Beer Tourists Among the Regulars

By Stan Hieronymus and Daria Labinsky Published July 2003, Volume 24, Number 3

A Blue-Collar Throwback

If you are willing to stand up for what’s in your glass, then you’ll have more opportunities to enjoy the ambience. Not everybody would send you to the Harbor Inn in Cleveland. It seems out of place these days in the area known as the Flats, a former industrial part of the city that has turned into an entertainment hotbed.

Step out of the wind whipping off the Cuyahoga River and into this place on a Friday afternoon when fish is frying in the kitchen, and if the floor swayed to the left you’d swear you were on a ship. There’s a 50-foot mahogany bar that could have been here soon after the first bricks were laid in 1895.

The Harbor Inn is a waterfront bar and still a blue-collar haven, a throwback to when the regulars were sailors and steel workers. It’s damp, with foreign currency tacked onto the immense wooden back bar, the ends of which are carved lighthouses. Portholes flank the entrance, a plain blue door. Life preservers hang everywhere. Of course, so do neon beer signs, beer mirrors, Christmas lights, spirits advertising, Cleveland Browns stuff, and other items that have been landing on the walls for years. The arcade games offer the same mix of new and classic.

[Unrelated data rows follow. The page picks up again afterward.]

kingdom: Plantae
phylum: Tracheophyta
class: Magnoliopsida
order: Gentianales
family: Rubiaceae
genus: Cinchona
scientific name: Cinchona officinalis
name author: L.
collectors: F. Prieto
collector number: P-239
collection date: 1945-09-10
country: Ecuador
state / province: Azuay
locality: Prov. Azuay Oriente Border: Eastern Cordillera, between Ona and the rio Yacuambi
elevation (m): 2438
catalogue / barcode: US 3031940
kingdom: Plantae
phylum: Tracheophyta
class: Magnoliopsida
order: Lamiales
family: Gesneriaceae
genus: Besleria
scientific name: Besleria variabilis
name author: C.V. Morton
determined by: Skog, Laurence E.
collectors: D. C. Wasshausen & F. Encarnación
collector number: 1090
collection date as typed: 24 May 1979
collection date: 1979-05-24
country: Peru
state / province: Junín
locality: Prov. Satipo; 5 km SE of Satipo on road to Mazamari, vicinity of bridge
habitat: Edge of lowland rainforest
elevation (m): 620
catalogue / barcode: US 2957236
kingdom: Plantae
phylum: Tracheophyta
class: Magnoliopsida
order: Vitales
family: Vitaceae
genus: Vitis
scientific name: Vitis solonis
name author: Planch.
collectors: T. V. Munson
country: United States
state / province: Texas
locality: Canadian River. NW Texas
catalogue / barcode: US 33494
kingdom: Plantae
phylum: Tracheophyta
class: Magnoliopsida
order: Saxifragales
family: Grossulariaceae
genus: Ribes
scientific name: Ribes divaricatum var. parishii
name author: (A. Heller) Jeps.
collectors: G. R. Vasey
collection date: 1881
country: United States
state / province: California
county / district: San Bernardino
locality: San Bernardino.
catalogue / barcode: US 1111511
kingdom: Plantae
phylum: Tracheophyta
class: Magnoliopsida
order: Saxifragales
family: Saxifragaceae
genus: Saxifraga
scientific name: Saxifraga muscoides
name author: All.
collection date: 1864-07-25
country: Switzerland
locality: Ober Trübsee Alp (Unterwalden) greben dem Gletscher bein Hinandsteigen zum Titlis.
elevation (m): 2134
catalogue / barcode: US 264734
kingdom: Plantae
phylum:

There are no windows, and it seems brighter at night than during the day. You get the feeling that even regulars haven’t seen everything on the walls. An “Independence for Slovenia” bumper sticker was visible behind the bar the first time we visited, right beside pictures of scantily clad women. The run of spirits is a good 25 feet long and several levels high.

The Harbor Inn has no draft beer, but there are more than 150 bottle choices, a truly international offering. The best way to order is to look at the bottles on shelves behind the bar, occasionally asking the bartender to move a bottle or read an unfamiliar label. Good sense tells us that there’s every chance some of those bottles have been around for a while, but we’ve been twice—and the second time with a group of people who tried a range of beers—and even the more exotic beers were in good shape.

Stan Hieronymus and Daria Labinsky are authors of The Beer Lover’s Guide to the USA (St. Martin’s Griffin).